_Action item_
Copy the lines below word for word, from the line with "Sehenswürdigkeit 3: Monasterio de las" to the line with "190 Meter / 2 Minuten", both included.

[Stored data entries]
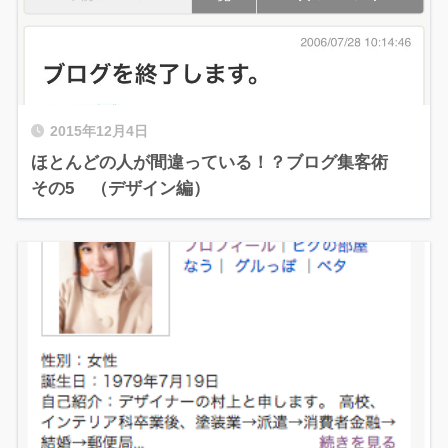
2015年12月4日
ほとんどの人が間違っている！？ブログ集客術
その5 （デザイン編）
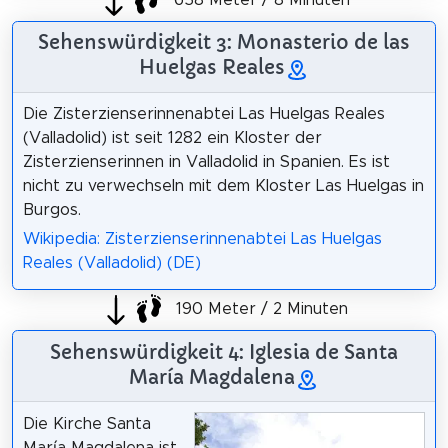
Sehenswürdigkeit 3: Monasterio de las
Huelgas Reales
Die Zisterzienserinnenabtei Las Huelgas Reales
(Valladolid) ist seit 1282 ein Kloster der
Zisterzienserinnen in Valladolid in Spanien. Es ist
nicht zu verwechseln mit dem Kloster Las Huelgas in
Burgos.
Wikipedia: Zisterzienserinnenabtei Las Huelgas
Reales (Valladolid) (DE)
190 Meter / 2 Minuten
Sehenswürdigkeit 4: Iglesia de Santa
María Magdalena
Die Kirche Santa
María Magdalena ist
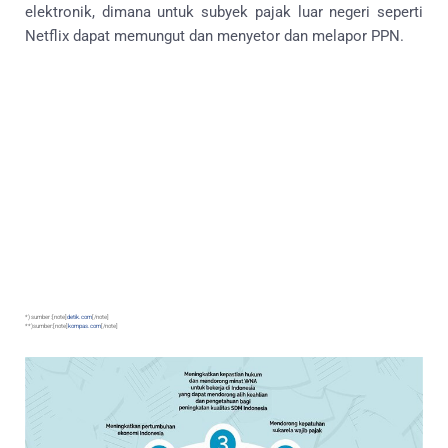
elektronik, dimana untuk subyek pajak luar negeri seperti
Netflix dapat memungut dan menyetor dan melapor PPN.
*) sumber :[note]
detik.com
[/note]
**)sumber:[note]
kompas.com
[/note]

_Response box_
Sehenswürdigkeit 3: Monasterio de las
Huelgas Reales
Die Zisterzienserinnenabtei Las Huelgas Reales
(Valladolid) ist seit 1282 ein Kloster der
Zisterzienserinnen in Valladolid in Spanien. Es ist
nicht zu verwechseln mit dem Kloster Las Huelgas in
Burgos.
Wikipedia: Zisterzienserinnenabtei Las Huelgas
Reales (Valladolid) (DE)
190 Meter / 2 Minuten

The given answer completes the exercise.